> Records:
——

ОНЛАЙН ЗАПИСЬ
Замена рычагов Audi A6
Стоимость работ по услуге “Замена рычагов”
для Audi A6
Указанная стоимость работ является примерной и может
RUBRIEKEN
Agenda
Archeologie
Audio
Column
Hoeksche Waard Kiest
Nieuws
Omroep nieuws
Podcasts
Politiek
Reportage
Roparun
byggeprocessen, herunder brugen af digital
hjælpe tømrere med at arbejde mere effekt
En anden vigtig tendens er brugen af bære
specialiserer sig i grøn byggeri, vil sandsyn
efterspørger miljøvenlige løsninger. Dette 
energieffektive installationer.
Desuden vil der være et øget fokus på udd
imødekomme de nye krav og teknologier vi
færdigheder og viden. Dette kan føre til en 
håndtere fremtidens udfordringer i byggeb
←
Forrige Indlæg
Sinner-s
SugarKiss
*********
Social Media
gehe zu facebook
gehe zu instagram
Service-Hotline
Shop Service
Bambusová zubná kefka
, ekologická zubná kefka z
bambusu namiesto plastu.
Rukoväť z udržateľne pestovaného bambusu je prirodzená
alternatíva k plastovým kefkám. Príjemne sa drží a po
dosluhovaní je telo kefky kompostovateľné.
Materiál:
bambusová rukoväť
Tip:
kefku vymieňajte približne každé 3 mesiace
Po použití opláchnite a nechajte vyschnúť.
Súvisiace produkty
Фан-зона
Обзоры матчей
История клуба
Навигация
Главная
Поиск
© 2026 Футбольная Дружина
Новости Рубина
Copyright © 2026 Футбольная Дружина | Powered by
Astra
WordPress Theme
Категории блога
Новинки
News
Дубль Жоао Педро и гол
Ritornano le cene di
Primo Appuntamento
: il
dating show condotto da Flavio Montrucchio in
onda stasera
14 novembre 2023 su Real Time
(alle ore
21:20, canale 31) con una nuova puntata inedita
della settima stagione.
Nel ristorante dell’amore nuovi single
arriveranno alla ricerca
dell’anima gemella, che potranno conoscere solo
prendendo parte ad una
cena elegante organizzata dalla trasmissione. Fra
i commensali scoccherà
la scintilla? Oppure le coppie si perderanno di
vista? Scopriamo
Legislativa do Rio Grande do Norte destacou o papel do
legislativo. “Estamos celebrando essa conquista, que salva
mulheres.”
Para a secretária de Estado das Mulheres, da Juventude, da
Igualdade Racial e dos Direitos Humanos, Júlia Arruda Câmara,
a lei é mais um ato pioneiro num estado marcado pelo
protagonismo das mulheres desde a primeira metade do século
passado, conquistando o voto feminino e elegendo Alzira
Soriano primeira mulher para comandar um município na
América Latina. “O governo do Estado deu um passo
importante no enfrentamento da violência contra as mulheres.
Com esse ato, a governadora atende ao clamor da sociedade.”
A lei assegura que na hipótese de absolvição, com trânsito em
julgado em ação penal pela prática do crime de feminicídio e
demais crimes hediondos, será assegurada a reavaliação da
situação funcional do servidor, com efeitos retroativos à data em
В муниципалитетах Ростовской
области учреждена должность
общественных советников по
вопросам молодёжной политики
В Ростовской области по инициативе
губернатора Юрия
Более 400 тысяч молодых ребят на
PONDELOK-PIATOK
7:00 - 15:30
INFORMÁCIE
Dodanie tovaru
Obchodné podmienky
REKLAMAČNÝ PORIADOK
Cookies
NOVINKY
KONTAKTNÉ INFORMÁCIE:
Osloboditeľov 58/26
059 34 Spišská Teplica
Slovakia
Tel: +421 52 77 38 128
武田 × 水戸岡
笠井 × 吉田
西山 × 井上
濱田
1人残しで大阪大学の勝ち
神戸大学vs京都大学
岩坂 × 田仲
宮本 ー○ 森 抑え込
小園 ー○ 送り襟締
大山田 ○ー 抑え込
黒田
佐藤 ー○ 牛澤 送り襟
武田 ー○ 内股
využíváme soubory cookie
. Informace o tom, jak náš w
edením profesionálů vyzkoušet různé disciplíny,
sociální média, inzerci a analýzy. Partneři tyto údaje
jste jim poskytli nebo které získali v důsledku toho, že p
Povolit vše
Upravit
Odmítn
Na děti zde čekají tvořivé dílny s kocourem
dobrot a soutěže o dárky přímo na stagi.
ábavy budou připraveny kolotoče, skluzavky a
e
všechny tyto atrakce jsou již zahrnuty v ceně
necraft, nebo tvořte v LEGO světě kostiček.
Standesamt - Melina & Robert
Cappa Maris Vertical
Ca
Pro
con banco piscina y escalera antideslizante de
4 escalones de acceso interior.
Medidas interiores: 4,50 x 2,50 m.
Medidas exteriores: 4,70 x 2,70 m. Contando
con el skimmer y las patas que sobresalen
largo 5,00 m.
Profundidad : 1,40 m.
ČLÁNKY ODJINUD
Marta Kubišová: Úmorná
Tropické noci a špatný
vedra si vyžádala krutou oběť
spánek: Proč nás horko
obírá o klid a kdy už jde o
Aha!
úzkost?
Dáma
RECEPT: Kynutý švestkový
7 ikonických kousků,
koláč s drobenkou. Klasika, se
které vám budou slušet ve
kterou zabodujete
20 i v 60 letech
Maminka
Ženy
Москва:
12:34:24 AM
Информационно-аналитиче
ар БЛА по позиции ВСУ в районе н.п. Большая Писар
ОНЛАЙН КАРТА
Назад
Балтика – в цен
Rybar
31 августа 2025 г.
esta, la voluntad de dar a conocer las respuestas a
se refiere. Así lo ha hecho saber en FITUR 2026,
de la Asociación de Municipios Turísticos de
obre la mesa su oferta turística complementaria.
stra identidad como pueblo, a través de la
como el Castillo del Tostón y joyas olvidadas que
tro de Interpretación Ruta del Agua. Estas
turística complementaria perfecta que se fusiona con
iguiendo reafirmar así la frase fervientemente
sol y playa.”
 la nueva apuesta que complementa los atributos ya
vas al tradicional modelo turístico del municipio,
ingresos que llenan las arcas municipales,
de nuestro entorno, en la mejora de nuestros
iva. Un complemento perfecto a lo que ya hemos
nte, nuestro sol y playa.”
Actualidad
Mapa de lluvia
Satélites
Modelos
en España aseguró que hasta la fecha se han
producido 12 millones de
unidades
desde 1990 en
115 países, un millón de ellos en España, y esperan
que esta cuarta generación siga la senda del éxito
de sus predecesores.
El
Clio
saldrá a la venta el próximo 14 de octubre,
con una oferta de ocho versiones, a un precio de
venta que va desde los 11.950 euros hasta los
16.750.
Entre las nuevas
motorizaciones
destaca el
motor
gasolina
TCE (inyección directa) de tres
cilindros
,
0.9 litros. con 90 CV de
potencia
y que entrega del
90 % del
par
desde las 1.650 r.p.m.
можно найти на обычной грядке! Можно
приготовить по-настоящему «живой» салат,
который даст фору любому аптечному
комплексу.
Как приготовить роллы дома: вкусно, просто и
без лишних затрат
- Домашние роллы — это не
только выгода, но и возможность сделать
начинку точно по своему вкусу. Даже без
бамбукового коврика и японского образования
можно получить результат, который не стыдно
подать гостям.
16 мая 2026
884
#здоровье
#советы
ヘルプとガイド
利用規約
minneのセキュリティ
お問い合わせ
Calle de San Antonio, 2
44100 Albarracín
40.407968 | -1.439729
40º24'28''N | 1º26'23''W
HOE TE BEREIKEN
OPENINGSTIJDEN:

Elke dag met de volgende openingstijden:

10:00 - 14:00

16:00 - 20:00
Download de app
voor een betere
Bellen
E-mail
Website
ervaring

——

> Task goal: Which lines of the entries above contain the word "venta"? Copy each of them.

> Reply:
saldrá a la venta el próximo 14 de octubre,
venta que va desde los 11.950 euros hasta los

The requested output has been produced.